Read More: As Myanmar’s Junta Intensifies Its Crackdown, Pro-Democracy Protesters Prepare for Civil War
I keep thinking about that old joke that George Orwell actually wrote two novels about Myanmar: his colonial police memoir Burmese Days and 1984.
However, although I agree with the writer Ye Yint Aung that “watching your home country implode from afar is truly heartbreaking,” this time, there is palpable hope. What has finally broken the dam of fear for me and for so many others, and why we are fighting so hard to support the revolution, is seeing a real chance for freedom. There is a genuine desire for unity at a grassroots level—a new, federal democracy built by those who want the best for the more than 130 ethnic groups that make up Myanmar, and who have learned from past mistakes.
This includes bringing the Tatmadaw to justice for their crimes against the Rohingya, who are finally being openly embraced as our siblings after years of cruel misinformation and propaganda. (Those who had dared to speak up for the Rohingya in the past were branded as “enemies of the State” and many were imprisoned or worse.)
Every day, we’re seeing all ethnic groups (including the Rohingya), all religions, all professions and industries (spearheaded by medics in a White Coat Revolution), and even punks and drag queens marching together and waving the three-finger salute to show support for the Civil Disobedience Movement—a nationwide, decentralized and incredibly creative initiative intended to shut down the country, and thus the Tatmadaw’s activities, using peaceful means.
This unprecedented unity of protest and federal goals is partly thanks to the Internet.

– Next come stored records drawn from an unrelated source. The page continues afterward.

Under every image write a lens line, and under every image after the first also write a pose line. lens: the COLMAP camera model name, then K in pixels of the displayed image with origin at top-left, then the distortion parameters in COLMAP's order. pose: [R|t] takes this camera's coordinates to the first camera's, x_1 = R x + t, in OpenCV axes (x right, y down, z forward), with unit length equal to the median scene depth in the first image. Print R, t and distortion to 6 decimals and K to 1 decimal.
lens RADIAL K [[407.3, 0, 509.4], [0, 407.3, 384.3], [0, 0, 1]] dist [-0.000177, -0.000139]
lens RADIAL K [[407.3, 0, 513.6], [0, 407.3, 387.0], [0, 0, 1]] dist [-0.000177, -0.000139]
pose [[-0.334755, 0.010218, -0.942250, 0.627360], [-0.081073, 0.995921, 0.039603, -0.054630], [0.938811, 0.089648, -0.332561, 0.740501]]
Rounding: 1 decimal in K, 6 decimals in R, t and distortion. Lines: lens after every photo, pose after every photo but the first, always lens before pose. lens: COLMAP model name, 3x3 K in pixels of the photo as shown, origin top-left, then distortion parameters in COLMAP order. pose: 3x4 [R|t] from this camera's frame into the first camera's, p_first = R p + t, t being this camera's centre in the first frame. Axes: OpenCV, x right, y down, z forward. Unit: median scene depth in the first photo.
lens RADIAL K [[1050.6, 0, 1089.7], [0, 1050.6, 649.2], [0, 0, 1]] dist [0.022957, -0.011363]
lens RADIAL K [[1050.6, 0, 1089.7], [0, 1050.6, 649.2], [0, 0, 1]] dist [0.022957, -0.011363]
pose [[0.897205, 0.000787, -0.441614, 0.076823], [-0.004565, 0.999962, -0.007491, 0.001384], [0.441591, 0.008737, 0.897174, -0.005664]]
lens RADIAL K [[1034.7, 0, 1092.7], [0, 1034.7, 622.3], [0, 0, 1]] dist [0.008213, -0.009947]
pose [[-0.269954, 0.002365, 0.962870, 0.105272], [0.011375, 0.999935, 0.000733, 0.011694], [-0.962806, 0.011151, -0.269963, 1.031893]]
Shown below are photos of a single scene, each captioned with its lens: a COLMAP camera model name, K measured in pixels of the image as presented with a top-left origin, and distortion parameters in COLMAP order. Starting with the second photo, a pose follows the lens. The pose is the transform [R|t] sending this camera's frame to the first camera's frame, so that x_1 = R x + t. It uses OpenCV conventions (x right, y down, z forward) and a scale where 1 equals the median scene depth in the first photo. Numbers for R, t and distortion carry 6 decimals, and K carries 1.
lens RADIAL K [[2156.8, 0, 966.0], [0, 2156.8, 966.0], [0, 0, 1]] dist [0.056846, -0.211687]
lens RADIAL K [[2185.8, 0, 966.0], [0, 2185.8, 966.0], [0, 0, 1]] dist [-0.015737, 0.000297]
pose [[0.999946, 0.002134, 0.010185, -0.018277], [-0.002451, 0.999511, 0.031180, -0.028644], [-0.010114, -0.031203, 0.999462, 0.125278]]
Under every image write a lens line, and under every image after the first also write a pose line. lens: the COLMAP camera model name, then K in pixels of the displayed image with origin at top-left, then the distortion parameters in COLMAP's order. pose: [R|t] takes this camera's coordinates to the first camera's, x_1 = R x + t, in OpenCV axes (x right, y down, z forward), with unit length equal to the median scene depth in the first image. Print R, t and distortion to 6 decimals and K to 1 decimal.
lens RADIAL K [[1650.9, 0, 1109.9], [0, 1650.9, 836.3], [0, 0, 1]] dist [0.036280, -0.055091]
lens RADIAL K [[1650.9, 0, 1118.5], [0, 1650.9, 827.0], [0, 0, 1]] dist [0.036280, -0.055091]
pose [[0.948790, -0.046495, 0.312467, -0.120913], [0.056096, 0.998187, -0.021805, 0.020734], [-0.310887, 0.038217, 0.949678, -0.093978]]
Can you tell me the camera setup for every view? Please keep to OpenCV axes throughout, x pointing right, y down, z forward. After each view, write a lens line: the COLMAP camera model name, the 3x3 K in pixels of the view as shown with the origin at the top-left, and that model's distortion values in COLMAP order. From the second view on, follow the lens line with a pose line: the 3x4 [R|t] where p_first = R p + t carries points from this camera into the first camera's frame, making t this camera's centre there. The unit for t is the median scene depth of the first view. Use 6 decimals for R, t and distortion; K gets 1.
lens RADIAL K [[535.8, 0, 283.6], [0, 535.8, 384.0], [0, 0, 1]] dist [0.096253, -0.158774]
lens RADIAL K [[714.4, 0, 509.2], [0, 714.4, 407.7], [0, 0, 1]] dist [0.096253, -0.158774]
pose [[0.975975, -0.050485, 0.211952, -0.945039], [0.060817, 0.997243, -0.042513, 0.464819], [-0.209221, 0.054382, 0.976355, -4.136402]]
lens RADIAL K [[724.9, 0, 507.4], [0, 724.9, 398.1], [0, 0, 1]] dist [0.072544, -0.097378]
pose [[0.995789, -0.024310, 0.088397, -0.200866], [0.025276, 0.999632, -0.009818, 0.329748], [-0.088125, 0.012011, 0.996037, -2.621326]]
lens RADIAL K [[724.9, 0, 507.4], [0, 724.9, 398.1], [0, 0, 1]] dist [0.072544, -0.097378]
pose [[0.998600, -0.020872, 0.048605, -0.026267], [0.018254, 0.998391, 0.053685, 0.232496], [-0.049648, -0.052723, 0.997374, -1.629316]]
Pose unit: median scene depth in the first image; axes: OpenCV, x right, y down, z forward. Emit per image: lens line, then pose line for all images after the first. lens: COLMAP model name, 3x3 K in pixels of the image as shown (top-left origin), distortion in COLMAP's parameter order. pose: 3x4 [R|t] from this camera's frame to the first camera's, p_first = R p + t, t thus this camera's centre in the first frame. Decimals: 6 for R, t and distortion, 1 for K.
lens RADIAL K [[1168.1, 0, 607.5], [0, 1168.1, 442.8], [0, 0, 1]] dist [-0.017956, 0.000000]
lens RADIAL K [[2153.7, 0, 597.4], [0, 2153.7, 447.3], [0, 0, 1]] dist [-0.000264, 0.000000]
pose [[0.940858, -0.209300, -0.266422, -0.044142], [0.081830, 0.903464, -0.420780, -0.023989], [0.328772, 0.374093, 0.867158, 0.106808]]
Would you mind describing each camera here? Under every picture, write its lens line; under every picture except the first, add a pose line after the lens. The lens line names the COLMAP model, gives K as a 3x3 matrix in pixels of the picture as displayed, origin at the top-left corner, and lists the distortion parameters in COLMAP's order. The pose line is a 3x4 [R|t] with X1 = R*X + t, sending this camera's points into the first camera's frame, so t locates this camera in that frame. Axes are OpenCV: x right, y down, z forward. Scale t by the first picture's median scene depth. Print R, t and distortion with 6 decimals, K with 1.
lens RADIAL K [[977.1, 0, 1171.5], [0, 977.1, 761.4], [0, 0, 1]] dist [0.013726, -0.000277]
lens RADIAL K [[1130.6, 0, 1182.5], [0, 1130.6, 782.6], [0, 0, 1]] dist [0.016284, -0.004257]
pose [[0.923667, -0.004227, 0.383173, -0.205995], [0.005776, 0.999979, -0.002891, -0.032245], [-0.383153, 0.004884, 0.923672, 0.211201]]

Demos are being organized, and messages, images and hashtags are being spread via Facebook, Twitter and Instagram. In 1988, camera films had to be smuggled out of Burma, as Myanmar was then known, before the world could see the streets bathed with blood. In 2021, we’re watching events unfold in real time, and those of us outside the country have been able to support the movement in ways that were previously impossible. The Committee Representing the Pyidaungsu Hluttaw (CRPH), composed of ousted lawmakers who are in hiding, has even been attempting to govern in parallel with the junta by issuing parliamentary decrees via Facebook.
And this is why the Tatmadaw has tried its best to plunge Myanmar into darkness —blocking access to Facebook, cutting mobile Internet for 53 days now (WiFi is rare even in normal circumstances), and shutting down all Internet from 1 a.m. to 9 a.m. every day. But people have turned to VPNs and mesh networks, and so news in Myanmar is still getting out to the world and, more importantly, to each other. A one-page print newsletter has even been launched—The Voice of Spring—providing information to those who would otherwise be cut off completely.
One slogan of the Civil Disobedience Movement is “You Messed with the Wrong Generation” and this feels like a truth. Whenever the Tatmadaw strikes, the people rise again like the traditional Burmese balance doll, the Pyit Tine Htaung, another symbol of the movement. The Tatmadaw is a twisted and archaic Goliath and, despite their lack of firepower I do believe that this time the Burmese people—who, like David, are literally armed with catapults—will win and topple the dictatorship once and for all.
As diplomat U Kyaw Moe Tun said recently at the U.N. General Assembly (angering the junta, which immediately fired him and charged him with High Treason): “The revolution must succeed.”